= Jewish–Romani relations =

Jews and Romani people have interacted for centuries, particularly since the arrival of Romani people in Europe in the 9th century. Both communities have histories of living in diaspora communities, and both have experienced persecution in Europe since the medieval period. While antisemitism and anti-Romani bigotry manifest differently, there are overlapping prejudices, such as the use of blood libel; the false accusation that Jewish or Romani people kidnap and kill children for ritualistic purposes or the removal of organs. The systematic murder of both Jews and Romani people during the Holocaust has strengthened Jewish-Romani relations during the post-WWII era.

==History==
Jews and Romani people are among the oldest ethnic minority groups in Europe. Jews have had some presence in Europe for over two thousand years, with some Jewish communities existing in the Mediterranean region, mainly Italy, prior to the Common Era.
Scholars believe that the ancestors of Romani people left the Punjab region of what is now India and Pakistan 1,500 years ago. Romani people are believed to have begun arriving in Europe in the 9th century.

===17th century===
While not Jewish himself, the Elizabethan playwright Thomas Dekker (1572-1632) was one of the first people in England to provide a written comparison between the Romani people and Jewish people. Dekker described Romani as "a people more scattered than Jews: beggerly in apparell, barbarous in condition, beastly in behaviour..."

===20th century===

Many Jews who lived among or close by to Romani communities or went to the same concentration camps as them showed antipathetic behavior towards the Romani victims while those who lived farther, or not knowing what the Roma were going through tended to be more sympathetic.

===21st century===
In 2017, a round table was held involving both Jewish and Romani activists, religious leaders, and lay people in the United Kingdom, organized by CCJO René Cassin and the Board of Deputies of British Jews. The Board of Deputies states that "Jews, Gypsies, Roma and Travellers have a great deal in common", including a shared history of persecution and contemporary concerns about rising hate crimes.

In 2018, a proposal by the Italian Interior Minister Matteo Salvini to create a government registry listing all Romani people in Italy was widely condemned by Italian Jews. The Union of Italian Jewish Communities issued a statement comparing the proposal to historic antisemitic legislation passed by the Italian fascist government in the 1930s.

Observers have noted an increase in both antisemitic and anti-Romani bigotry in Hungary during the 21st century.
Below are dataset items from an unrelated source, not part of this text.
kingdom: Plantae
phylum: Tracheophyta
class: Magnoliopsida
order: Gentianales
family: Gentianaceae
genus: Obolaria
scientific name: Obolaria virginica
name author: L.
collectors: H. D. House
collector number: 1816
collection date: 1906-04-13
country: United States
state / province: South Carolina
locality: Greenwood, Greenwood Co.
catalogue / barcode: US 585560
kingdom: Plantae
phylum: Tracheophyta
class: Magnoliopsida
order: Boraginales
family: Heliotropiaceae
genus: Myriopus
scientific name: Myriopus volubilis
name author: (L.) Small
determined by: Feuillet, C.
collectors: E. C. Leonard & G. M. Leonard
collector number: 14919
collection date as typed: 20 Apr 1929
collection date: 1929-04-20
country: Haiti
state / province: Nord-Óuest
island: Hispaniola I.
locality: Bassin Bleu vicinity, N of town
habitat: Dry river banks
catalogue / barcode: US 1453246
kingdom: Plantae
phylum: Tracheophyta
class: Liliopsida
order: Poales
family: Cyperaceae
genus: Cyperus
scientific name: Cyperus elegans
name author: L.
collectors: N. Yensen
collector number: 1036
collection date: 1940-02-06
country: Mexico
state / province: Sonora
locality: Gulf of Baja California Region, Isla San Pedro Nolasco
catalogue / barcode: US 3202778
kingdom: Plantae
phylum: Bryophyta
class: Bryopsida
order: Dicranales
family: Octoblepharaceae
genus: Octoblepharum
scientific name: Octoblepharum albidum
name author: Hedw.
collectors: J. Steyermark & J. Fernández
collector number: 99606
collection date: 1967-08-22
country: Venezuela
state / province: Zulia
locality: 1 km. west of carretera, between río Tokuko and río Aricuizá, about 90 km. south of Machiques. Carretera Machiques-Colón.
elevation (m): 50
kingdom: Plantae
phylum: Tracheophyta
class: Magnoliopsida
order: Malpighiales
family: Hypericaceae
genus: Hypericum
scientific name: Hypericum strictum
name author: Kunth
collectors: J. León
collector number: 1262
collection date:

World Jewish Congress president Ronald S. Lauder has said that the persecution of Jews and Romani people are linked, highlighting the persecution of both groups during the Holocaust.

==Ottoman Empire==
Jews in the Ottoman Empire had close relationships with the Muslim Roma around them.
Muslim Roma worked for wealthy Jews and played music at their weddings. The Ottoman historian Evliya Celebi told: The Muslim Gypsies celebrated Easter with the Greeks, the Festival of Sacrifice with the Turks, and Passover with the Jews.

==Jewish law and Romani law==

Cornell University professor Calum Carmichael has discussed the similarities and differences between Jewish religious law (halakha) and Romani law (marime). He notes ritualistic similarities regarding avoidance of blood from animals or menstruating women and detailed standards regarding ritual hygiene and food consumption but notes that Jewish law and Romani law do not share common origins. Marquette University professor Alison Barnes has stated that comparing and contrasting Jewish law and Romani law can provide "insight regarding the effects of ritual behavior on the observant", despite the major differences between the two approaches. Muslim Roma do not eat pork; they circumcise their sons age 3-7 years, bury the foreskin like Jews, and have a Kirvo like a Sandak in Jewish faith.

==Romani Jews==
The majority of Romani people are Christians or Muslims. The number of Romani Jews is small. Jewish Romani people have been noted in Belarus and in Sofia, Bulgaria. According to Ian Hancock, there are Romani Jews, but every documented case he was aware of had been of conversion by the Romani person through marriage to a Jewish spouse that occurred during World War II in a "marriage camp" near the Serbian border, but the fate and religious beliefs of any survivors remain unknown.

===Zhutane Roma===
A small group of people referred to as the Zhutane Roma emerged in Sofia, Bulgaria, during World War II. They were the mixed descendants of poor Jewish women who married Romani men. This group of Bulgarian Romani Jews lived in the neighborhood of Faculteta on Sredna Gora Street. There were over 100 Romani-Jewish families in Sofia. Following the Holocaust, most left for Israel, but several families stayed in Bulgaria.